Segment Start: Data extract

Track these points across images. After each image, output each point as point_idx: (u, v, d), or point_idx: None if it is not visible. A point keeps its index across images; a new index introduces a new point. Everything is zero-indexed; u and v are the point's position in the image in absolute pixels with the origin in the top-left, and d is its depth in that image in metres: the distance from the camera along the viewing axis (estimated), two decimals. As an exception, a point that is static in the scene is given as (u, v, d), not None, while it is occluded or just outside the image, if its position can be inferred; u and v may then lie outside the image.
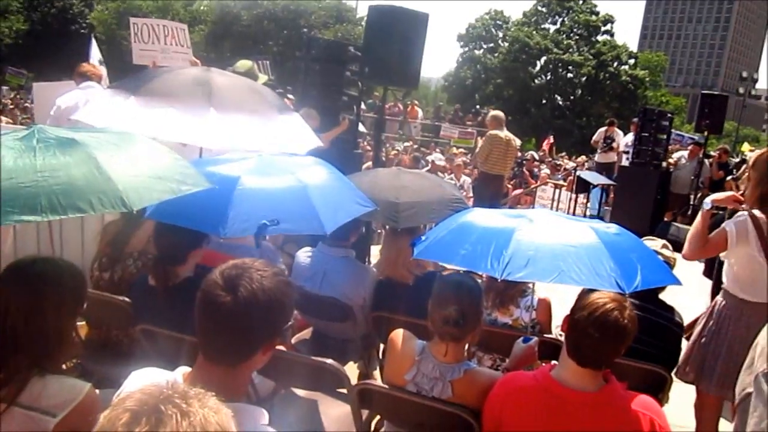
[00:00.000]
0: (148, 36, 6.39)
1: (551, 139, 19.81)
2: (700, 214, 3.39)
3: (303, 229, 2.97)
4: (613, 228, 2.56)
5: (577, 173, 11.73)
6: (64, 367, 2.09)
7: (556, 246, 2.38)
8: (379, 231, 8.67)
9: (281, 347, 2.62)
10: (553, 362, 2.93)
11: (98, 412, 1.83)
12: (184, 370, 1.65)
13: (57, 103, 5.32)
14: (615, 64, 49.32)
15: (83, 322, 3.30)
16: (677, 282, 2.48)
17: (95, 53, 7.90)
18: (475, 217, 2.70)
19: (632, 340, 2.06)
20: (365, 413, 2.79)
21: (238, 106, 3.62)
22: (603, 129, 13.49)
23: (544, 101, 51.09)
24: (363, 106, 9.23)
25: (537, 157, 16.92)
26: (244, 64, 5.43)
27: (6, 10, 41.96)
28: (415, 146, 18.00)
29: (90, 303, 2.09)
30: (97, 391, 1.93)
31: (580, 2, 52.55)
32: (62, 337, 1.94)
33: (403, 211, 3.73)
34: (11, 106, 19.11)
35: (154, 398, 1.03)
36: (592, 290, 2.17)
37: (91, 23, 43.87)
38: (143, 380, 1.66)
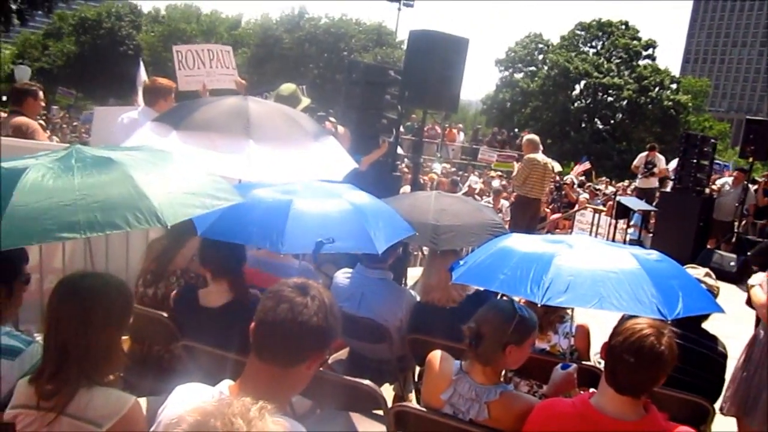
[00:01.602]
0: (193, 62, 6.52)
1: (587, 164, 19.43)
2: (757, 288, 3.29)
3: (356, 247, 3.05)
4: (654, 255, 2.54)
5: (617, 198, 11.56)
6: (109, 378, 2.13)
7: (597, 271, 2.37)
8: (415, 253, 8.68)
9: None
10: (592, 390, 2.90)
11: (142, 425, 1.90)
12: (229, 382, 1.70)
13: (118, 122, 5.46)
14: (657, 88, 48.64)
15: (126, 337, 3.38)
16: (720, 310, 2.44)
17: (143, 75, 8.11)
18: (514, 242, 2.70)
19: (673, 370, 2.03)
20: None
21: (276, 135, 3.70)
22: (644, 154, 13.31)
23: (583, 125, 50.60)
24: (401, 128, 9.30)
25: (576, 182, 16.73)
26: (288, 87, 5.53)
27: (58, 32, 43.54)
28: (453, 169, 18.00)
29: (134, 318, 2.15)
30: (143, 402, 1.99)
31: (622, 27, 52.11)
32: (109, 350, 2.00)
33: (443, 233, 3.74)
34: (62, 125, 19.75)
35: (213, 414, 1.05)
36: (632, 317, 2.15)
37: (138, 44, 45.14)
38: (188, 394, 1.71)
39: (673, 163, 12.33)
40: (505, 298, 2.69)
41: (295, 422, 1.58)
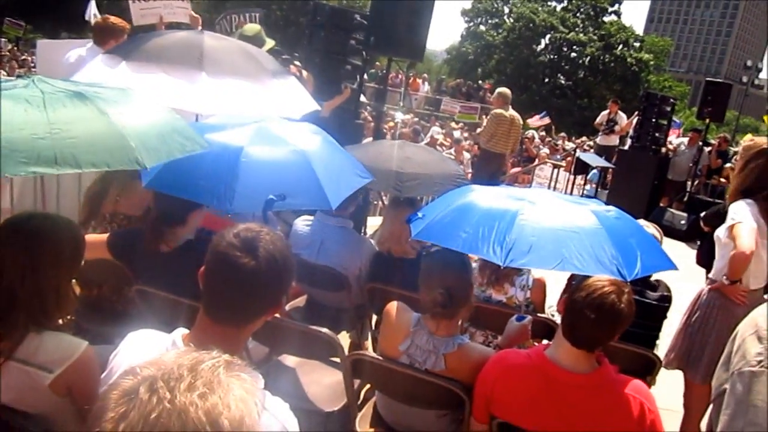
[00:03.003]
0: None
1: (547, 119, 19.44)
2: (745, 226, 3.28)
3: (308, 204, 2.97)
4: (612, 211, 2.55)
5: (577, 154, 11.70)
6: (59, 323, 2.07)
7: (558, 231, 2.36)
8: (375, 202, 8.67)
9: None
10: (545, 342, 2.96)
11: (95, 371, 1.86)
12: (183, 331, 1.66)
13: (64, 60, 5.21)
14: (621, 46, 48.91)
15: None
16: (674, 267, 2.49)
17: (93, 9, 7.73)
18: (477, 198, 2.66)
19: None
20: (357, 382, 2.82)
21: (231, 70, 3.57)
22: (606, 111, 13.43)
23: (546, 79, 50.77)
24: (365, 76, 9.16)
25: (536, 136, 16.83)
26: (252, 27, 5.35)
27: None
28: (415, 119, 17.90)
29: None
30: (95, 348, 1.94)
31: (589, -19, 51.91)
32: (58, 293, 1.94)
33: (407, 181, 3.74)
34: (10, 59, 18.82)
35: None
36: (581, 281, 2.17)
37: (91, -23, 43.02)
38: (140, 341, 1.67)
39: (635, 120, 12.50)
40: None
41: (255, 373, 1.56)
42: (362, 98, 8.65)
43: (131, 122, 2.23)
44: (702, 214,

Segment End: Data extract

**Work instructions:** The task calls for every record to be transcribed exactly, with no images included.

**Answer box:**
Track these points across images. After each image, output each point as point_idx: (u, v, d), or point_idx: None if it is not visible. A point keeps its index across images; a new index introduces a new point. Everything is zero-indexed; u and v are the point's position in the image in absolute pixels with the origin in the top-left, and d is its depth in that image in metres: the distance from the camera along the viewing axis (estimated), two decimals. As an exception, a point that is static in the scene is given as (u, v, d), not None, while it is occluded or just outside the image, if its position can be inferred; u and v may then lie outside the image.
[00:00.000]
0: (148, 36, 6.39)
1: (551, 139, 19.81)
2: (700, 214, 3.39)
3: (303, 229, 2.97)
4: (613, 228, 2.56)
5: (577, 173, 11.73)
6: (64, 367, 2.09)
7: (556, 246, 2.38)
8: (379, 231, 8.67)
9: (281, 347, 2.62)
10: (553, 362, 2.93)
11: (98, 412, 1.83)
12: (184, 370, 1.65)
13: (57, 103, 5.32)
14: (615, 64, 49.32)
15: (83, 322, 3.30)
16: (677, 282, 2.48)
17: (95, 53, 7.90)
18: (475, 217, 2.70)
19: (632, 340, 2.06)
20: (365, 413, 2.79)
21: (238, 106, 3.62)
22: (603, 129, 13.49)
23: (544, 101, 51.09)
24: (363, 106, 9.23)
25: (537, 157, 16.92)
26: (244, 64, 5.43)
27: (6, 10, 41.96)
28: (415, 146, 18.00)
29: (90, 303, 2.09)
30: (97, 391, 1.93)
31: (580, 2, 52.55)
32: (62, 337, 1.94)
33: (403, 211, 3.73)
34: (11, 106, 19.11)
35: (154, 398, 1.03)
36: (592, 290, 2.17)
37: (91, 23, 43.87)
38: (143, 380, 1.66)
[00:01.602]
0: (193, 62, 6.52)
1: (587, 164, 19.43)
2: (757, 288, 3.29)
3: (356, 247, 3.05)
4: (654, 255, 2.54)
5: (617, 198, 11.56)
6: (109, 378, 2.13)
7: (597, 271, 2.37)
8: (415, 253, 8.68)
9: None
10: (592, 390, 2.90)
11: (142, 425, 1.90)
12: (229, 382, 1.70)
13: (118, 122, 5.46)
14: (657, 88, 48.64)
15: (126, 337, 3.38)
16: (720, 310, 2.44)
17: (143, 75, 8.11)
18: (514, 242, 2.70)
19: (673, 370, 2.03)
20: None
21: (276, 135, 3.70)
22: (644, 154, 13.31)
23: (583, 125, 50.60)
24: (401, 128, 9.30)
25: (576, 182, 16.73)
26: (288, 87, 5.53)
27: (58, 32, 43.54)
28: (453, 169, 18.00)
29: (134, 318, 2.15)
30: (143, 402, 1.99)
31: (622, 27, 52.11)
32: (109, 350, 2.00)
33: (443, 233, 3.74)
34: (62, 125, 19.75)
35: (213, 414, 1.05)
36: (632, 317, 2.15)
37: (138, 44, 45.14)
38: (188, 394, 1.71)
39: (673, 163, 12.33)
40: (505, 298, 2.69)
41: (295, 422, 1.58)
[00:03.003]
0: None
1: (547, 119, 19.44)
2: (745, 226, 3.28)
3: (308, 204, 2.97)
4: (612, 211, 2.55)
5: (577, 154, 11.70)
6: (59, 323, 2.07)
7: (558, 231, 2.36)
8: (375, 202, 8.67)
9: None
10: (545, 342, 2.96)
11: (95, 371, 1.86)
12: (183, 331, 1.66)
13: (64, 60, 5.21)
14: (621, 46, 48.91)
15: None
16: (674, 267, 2.49)
17: (93, 9, 7.73)
18: (477, 198, 2.66)
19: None
20: (357, 382, 2.82)
21: (231, 70, 3.57)
22: (606, 111, 13.43)
23: (546, 79, 50.77)
24: (365, 76, 9.16)
25: (536, 136, 16.83)
26: (252, 27, 5.35)
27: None
28: (415, 119, 17.90)
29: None
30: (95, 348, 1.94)
31: (589, -19, 51.91)
32: (58, 293, 1.94)
33: (407, 181, 3.74)
34: (10, 59, 18.82)
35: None
36: (581, 281, 2.17)
37: (91, -23, 43.02)
38: (140, 341, 1.67)
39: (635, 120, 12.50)
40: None
41: (255, 373, 1.56)
42: (362, 98, 8.65)
43: (131, 122, 2.23)
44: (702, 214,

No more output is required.